++++ Records provided
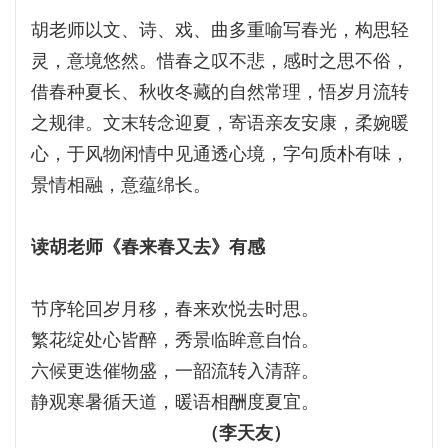
胡老师以文、诗、戏、曲多重喻写春光，构思轻
灵，意境悠然。惜春之叹不悲，感时之思不俗，
借春种夏长、秋收冬藏的自然常理，悟岁月流转
之规律。文末转念迎夏，寄语亲友安康，柔婉暖
心，于风物闲情中见通透心境，字句质朴有味，
景情相融，意蕴绵长。
读胡老师《春来春又去》有感
节序轮回岁月移，春来欢悦去时思。
繁花绽处心皆醉，秀景临眸意自怡。
六候更迭催物盛，一韶流转入清辞。
静观寒暑循天道，暖语相酬度夏宜。
（李天友）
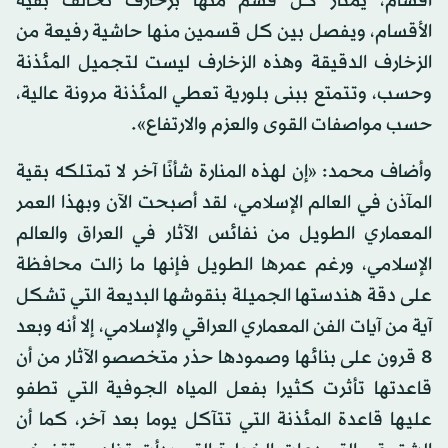
أقسام، يمتاز كل قسم منها بزخارف تخالف بقية
الأقسام، ويفصل بين كل قسمين منها حاشية رفيعة من
الزخارف الدقيقة وهذه الزخارف ليست لتجميل المئذنة
وحسب، وتتمتع ببنى بلورية تعطي المئذنة مرونة عالية،
حسب مواصفات القوى والعزم والارتفاع».
وأضاف محمد: «إن لهذه المنارة شأنًا آخر لا تمتلكه بقية
المآذن في العالم الإسلامي، لقد أصبحت الآن وبهذا العمر
المعماري الطويل من نفائس الآثار في العراق والعالم
الإسلامي، ورغم عمرها الطويل فإنها ما زالت محافظة
على دقة هندستها الجميلة بنقوشها البديعة التي تشكل
آية من آيات الفن المعماري العراقي والإسلامي، إلا أنه وبعد
8 قرون على بنائها وصمودها حذر متخصصو الآثار من أن
قاعدتها تأثرت كثيرا بفعل المياه الجوفية التي تطفو
عليها قاعدة المئذنة التي تتآكل يوما بعد آخر، كما أن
++++++++
Copy the text of both items above word for word and line for line, leaving the pictures out of your answer.

= Solution to the exercise =
胡老师以文、诗、戏、曲多重喻写春光，构思轻
灵，意境悠然。惜春之叹不悲，感时之思不俗，
借春种夏长、秋收冬藏的自然常理，悟岁月流转
之规律。文末转念迎夏，寄语亲友安康，柔婉暖
心，于风物闲情中见通透心境，字句质朴有味，
景情相融，意蕴绵长。
读胡老师《春来春又去》有感
节序轮回岁月移，春来欢悦去时思。
繁花绽处心皆醉，秀景临眸意自怡。
六候更迭催物盛，一韶流转入清辞。
静观寒暑循天道，暖语相酬度夏宜。
（李天友）
أقسام، يمتاز كل قسم منها بزخارف تخالف بقية
الأقسام، ويفصل بين كل قسمين منها حاشية رفيعة من
الزخارف الدقيقة وهذه الزخارف ليست لتجميل المئذنة
وحسب، وتتمتع ببنى بلورية تعطي المئذنة مرونة عالية،
حسب مواصفات القوى والعزم والارتفاع».
وأضاف محمد: «إن لهذه المنارة شأنًا آخر لا تمتلكه بقية
المآذن في العالم الإسلامي، لقد أصبحت الآن وبهذا العمر
المعماري الطويل من نفائس الآثار في العراق والعالم
الإسلامي، ورغم عمرها الطويل فإنها ما زالت محافظة
على دقة هندستها الجميلة بنقوشها البديعة التي تشكل
آية من آيات الفن المعماري العراقي والإسلامي، إلا أنه وبعد
8 قرون على بنائها وصمودها حذر متخصصو الآثار من أن
قاعدتها تأثرت كثيرا بفعل المياه الجوفية التي تطفو
عليها قاعدة المئذنة التي تتآكل يوما بعد آخر، كما أن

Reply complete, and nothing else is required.